# Help with specifying a hierarchical poisson - binomial - gaussian mixture

I’m struggling to specify my model. I’m new to hierarchical models, so may be missing some conceptual clarity too.

I’m modeling the output of an automated classifier for detecting a species in an audio clip as a 2-component gaussian mixture. A component with higher mean for the positives (clips that contain the species of interest), and a component with a lower mean for the negatives (clips that don’t contain the species of interest). I want to estimate the mean number of animals per site. I assume the number of animals ( N_i ) at a site is poisson distributed, each animal has a fixed probability (p) of vocalizing. So the probability of an animal being present in a clip is given by 1-(1-p)^{N_i} . It’s basically a Royle-Nichols model, but with observed data (y) that are ‘scores’ drawn from the gaussian mixture rather than true 1/0 detections.

The model looks something like:

N_i \sim Poisson(\lambda)

n\_positives_i \sim Binomial(n\_clips_i, (1-(1-p)^{N_i})

\theta_i = \frac{n\_positives_i}{n\_clips_i}

y_{ij} \sim \theta_i N(\mu^{1}_i, \sigma^{1}_i) + (1-\theta_i) N(\mu^{2}_i, \sigma^{2}_i)

Here’s my code so far, which is 1. Compiling (but wrong - looking for help in specifying the model) and 2. Very slow

data {
int<lower=1> M;          // number of sites
int<lower=1> J;          // number of scores
array[M,J] real y;       // response variable
int<lower=0> N_max;   // Max possible number of animals at a site to marginalize up to
}

parameters {
real mu1;               // gaussian params. Could use ordered[2] instead.

→ STUDY MATERIAL
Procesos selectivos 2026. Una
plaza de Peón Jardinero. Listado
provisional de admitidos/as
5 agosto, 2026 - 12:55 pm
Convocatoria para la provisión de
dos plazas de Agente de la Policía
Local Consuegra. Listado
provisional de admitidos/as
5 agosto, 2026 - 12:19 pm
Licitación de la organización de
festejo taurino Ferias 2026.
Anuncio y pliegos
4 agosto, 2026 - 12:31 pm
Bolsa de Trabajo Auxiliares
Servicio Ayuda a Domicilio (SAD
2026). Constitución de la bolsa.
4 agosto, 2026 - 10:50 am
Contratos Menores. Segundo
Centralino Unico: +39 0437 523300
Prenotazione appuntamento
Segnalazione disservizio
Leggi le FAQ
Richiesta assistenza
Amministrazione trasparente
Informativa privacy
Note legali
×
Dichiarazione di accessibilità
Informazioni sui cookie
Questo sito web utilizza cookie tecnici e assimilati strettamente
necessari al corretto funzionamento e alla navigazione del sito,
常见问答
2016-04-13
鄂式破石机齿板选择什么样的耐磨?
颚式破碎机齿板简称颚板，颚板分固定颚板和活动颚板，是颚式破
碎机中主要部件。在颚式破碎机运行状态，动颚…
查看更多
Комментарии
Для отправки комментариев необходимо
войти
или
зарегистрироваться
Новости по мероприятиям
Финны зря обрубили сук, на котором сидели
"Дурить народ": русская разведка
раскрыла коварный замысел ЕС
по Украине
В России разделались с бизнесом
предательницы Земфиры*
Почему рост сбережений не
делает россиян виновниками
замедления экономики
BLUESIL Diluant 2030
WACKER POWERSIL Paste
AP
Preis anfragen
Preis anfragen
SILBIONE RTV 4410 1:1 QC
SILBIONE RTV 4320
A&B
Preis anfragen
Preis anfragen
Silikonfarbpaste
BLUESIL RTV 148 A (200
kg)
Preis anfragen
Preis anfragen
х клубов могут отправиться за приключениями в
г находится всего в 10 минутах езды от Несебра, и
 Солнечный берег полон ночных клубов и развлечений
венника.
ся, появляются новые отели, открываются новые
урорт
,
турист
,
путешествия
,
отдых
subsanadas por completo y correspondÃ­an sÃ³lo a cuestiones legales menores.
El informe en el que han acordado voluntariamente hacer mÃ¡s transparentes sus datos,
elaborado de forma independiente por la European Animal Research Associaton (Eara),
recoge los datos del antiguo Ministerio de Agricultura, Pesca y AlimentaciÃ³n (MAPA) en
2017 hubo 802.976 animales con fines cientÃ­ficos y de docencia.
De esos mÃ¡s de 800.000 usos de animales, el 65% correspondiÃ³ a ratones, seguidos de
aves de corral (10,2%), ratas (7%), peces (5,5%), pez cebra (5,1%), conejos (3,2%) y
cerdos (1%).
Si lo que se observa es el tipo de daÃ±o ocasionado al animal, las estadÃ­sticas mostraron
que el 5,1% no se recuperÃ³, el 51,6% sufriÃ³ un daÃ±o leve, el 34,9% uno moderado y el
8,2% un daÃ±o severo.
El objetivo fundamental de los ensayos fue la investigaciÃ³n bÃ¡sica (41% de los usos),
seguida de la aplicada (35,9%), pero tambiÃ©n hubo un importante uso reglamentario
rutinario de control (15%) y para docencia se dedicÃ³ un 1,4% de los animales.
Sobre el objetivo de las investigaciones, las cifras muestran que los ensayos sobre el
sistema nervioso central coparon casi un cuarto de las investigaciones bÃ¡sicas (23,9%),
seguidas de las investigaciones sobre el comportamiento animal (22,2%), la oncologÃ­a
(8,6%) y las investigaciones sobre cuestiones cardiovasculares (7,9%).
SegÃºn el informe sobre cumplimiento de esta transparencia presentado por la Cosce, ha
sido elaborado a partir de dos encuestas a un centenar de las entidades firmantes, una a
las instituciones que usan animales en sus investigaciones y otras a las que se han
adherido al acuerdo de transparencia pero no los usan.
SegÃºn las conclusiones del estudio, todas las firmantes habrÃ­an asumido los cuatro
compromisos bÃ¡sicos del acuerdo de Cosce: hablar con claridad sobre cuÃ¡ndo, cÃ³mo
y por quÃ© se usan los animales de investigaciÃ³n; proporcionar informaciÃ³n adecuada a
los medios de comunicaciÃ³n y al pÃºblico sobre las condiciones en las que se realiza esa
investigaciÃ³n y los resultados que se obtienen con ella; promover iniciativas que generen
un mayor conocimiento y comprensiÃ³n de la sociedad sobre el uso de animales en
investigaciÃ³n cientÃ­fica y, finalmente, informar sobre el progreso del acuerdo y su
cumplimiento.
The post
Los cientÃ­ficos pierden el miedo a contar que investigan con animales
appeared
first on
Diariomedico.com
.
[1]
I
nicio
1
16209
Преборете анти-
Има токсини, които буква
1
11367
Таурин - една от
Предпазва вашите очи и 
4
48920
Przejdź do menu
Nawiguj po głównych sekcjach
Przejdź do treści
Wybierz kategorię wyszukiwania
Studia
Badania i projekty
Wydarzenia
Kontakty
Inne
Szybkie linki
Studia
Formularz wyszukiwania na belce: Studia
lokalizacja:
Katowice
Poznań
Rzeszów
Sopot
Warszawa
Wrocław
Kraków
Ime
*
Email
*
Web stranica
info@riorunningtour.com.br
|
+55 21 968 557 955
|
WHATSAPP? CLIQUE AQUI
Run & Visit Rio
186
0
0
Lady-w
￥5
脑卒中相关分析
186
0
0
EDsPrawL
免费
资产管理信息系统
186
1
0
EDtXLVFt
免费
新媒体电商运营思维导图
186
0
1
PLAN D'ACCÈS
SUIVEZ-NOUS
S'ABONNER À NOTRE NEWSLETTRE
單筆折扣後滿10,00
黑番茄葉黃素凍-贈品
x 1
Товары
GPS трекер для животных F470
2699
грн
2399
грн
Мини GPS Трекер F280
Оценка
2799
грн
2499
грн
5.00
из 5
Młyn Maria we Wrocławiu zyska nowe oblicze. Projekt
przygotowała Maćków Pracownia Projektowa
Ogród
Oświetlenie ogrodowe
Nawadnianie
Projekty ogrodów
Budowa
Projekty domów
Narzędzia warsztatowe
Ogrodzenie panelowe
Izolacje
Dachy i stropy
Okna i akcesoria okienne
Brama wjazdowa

→ ACTIVITY LIST
A) Quote the forum post from "I’m modeling the" to "true 1/0 detections.".
B) Answer these questions about the forum post.
(i) What distribution does the poster assume for the number of animals at a site?
(ii) How many components does the gaussian mixture for the classifier output have?
(iii) According to the comment in the data block, what does M stand for?
The listing is material separate from the forum post.

→ TASK RESULTS
A)
I’m modeling the output of an automated classifier for detecting a species in an audio clip as a 2-component gaussian mixture. A component with higher mean for the positives (clips that contain the species of interest), and a component with a lower mean for the negatives (clips that don’t contain the species of interest). I want to estimate the mean number of animals per site. I assume the number of animals ( N_i ) at a site is poisson distributed, each animal has a fixed probability (p) of vocalizing. So the probability of an animal being present in a clip is given by 1-(1-p)^{N_i} . It’s basically a Royle-Nichols model, but with observed data (y) that are ‘scores’ drawn from the gaussian mixture rather than true 1/0 detections.

B)
(i) A Poisson distribution.
(ii) Two.
(iii) The number of sites.